On stability of nonthermal states in strongly coupled gauge theories

Low-energy thermal equilibrium states of strongly coupled \({\cal N}=4\) supersymmetric Yang-Mills (SYM) theory on a three-sphere are unstable with respect to fluctuations breaking the global \(SO(6)\) R-symmetry. Using the gauge theory/gravity correspondence, a large class of initial conditions in the R-symmetry singlet sector of the theory was been identified that fail to thermalize \cite{Buchel:2013uba,Balasubramanian:2014cja}. A toy model realization of such states is provided by {\it boson stars}, a stationary gravitational configurations supported by a complex scalar field in \(AdS_5\)-gravity. Motivated by the SYM example, we extend the boson star toy model to include the global \(SO(6)\) R-symmetry. We show that sufficient light boson stars in the R-symmetry singlet sector are stable with respect to linearized fluctuations.
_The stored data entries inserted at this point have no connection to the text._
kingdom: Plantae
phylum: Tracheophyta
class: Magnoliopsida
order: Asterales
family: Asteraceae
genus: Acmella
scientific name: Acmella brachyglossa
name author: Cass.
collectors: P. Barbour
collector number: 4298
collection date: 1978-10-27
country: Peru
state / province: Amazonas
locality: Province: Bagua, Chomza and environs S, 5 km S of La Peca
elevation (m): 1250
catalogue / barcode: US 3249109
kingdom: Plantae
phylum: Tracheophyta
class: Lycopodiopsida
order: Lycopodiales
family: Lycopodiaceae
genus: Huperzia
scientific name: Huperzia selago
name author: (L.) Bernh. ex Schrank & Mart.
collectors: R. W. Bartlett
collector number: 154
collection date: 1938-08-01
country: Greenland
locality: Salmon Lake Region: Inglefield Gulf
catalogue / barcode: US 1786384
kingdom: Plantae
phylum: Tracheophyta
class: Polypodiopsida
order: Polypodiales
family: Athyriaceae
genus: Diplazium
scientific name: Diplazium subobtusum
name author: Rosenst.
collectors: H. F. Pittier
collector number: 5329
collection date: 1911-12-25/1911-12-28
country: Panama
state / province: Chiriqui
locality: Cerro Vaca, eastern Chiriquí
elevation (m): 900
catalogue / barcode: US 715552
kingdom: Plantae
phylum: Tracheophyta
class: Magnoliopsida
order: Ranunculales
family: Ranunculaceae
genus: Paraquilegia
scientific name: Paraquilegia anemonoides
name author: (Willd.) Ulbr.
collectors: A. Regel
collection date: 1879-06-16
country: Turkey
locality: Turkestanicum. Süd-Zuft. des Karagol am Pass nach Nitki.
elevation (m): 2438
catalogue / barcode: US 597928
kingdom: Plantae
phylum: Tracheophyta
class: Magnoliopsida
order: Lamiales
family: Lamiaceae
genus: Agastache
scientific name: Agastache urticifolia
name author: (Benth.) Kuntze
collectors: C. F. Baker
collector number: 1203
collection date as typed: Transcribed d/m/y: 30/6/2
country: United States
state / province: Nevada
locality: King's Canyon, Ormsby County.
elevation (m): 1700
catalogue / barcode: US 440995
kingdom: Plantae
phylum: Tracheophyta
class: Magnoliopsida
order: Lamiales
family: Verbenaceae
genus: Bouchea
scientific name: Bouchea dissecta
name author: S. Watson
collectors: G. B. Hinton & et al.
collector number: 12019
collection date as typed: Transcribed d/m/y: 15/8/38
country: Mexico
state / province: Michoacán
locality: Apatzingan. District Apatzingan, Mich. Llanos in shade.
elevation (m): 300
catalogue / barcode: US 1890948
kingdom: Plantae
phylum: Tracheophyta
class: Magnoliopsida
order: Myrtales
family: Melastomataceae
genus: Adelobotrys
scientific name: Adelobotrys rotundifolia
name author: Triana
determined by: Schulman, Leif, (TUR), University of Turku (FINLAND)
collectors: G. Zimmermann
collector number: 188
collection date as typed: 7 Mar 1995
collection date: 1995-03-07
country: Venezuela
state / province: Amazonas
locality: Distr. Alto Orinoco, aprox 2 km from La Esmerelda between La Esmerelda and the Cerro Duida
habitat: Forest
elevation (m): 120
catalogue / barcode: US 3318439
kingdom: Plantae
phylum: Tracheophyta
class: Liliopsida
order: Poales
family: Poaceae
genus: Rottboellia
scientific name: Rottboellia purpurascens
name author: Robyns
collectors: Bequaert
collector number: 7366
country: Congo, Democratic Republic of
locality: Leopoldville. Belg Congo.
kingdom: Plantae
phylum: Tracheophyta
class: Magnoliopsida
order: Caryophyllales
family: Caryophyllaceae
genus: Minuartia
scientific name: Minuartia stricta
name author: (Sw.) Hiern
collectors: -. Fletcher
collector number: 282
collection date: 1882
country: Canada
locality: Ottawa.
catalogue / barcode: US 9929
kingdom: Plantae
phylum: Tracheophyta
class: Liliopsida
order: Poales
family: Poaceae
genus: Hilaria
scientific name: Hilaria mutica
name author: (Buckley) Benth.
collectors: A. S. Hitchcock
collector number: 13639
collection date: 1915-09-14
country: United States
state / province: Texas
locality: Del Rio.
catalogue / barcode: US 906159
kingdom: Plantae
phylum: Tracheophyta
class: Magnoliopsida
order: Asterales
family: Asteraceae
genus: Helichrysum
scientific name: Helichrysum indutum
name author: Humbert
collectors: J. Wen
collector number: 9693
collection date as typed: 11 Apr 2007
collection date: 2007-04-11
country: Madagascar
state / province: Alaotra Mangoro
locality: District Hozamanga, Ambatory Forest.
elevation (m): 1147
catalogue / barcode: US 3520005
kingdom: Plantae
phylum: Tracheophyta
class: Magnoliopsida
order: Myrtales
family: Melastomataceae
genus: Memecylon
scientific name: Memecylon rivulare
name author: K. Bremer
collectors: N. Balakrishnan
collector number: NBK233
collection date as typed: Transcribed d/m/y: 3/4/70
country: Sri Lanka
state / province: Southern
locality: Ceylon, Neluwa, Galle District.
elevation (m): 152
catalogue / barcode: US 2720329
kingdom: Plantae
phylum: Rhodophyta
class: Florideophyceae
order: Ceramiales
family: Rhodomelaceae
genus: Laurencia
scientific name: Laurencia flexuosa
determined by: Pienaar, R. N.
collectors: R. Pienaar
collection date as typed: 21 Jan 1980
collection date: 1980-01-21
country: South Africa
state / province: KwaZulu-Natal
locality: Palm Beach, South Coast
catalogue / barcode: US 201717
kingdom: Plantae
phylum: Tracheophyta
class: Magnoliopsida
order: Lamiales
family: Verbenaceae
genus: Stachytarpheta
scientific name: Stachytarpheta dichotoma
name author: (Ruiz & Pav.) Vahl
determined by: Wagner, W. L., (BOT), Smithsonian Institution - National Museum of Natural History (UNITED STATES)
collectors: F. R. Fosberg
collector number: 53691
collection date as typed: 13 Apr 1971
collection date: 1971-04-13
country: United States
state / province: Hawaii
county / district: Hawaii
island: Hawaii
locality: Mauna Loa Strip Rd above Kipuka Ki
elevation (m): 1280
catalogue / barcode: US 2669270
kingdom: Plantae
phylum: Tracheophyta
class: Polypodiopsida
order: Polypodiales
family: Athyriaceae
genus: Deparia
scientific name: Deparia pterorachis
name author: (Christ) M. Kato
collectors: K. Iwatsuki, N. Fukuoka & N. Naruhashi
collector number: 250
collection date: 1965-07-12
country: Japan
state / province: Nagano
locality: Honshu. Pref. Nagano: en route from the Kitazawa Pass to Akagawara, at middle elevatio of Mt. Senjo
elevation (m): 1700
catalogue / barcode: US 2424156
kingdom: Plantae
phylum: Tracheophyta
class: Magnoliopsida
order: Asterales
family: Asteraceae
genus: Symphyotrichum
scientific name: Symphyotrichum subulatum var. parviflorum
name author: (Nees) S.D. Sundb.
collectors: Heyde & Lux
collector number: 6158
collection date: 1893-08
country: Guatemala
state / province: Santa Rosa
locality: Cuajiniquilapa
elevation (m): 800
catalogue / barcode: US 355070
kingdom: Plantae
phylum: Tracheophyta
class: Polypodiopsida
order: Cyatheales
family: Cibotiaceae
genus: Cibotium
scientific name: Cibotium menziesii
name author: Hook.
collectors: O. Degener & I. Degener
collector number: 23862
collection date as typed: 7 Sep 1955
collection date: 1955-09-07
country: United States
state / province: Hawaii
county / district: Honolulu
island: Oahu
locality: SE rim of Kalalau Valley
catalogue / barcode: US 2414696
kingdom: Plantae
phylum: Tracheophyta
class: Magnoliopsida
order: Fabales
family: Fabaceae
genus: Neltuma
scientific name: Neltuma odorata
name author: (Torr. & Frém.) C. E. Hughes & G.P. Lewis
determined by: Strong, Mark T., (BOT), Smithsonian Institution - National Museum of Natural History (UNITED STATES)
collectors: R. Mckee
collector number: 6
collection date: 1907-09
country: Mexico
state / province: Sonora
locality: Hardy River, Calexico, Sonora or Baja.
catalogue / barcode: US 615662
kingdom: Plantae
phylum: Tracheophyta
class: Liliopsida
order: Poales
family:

As the mass of the boson star increases, they do suffer tachyonic instability associated with their localization on \(S^5\). This is opposite to the behaviour of small black holes (dual to equilibrium states of \({\cal N}=4\) SYM) in global \(AdS_5\): the latter develop tachyonic instability as they become sufficiently light. Based on analogy with light boson stars, we expect that the R-symmetry singlet nonthermal states in strongly coupled gauge theories, represented by the quasiperiodic solutions of \cite{Balasubramanian:2014cja}, are stable with respect to linearized fluctuations breaking the R-symmetry.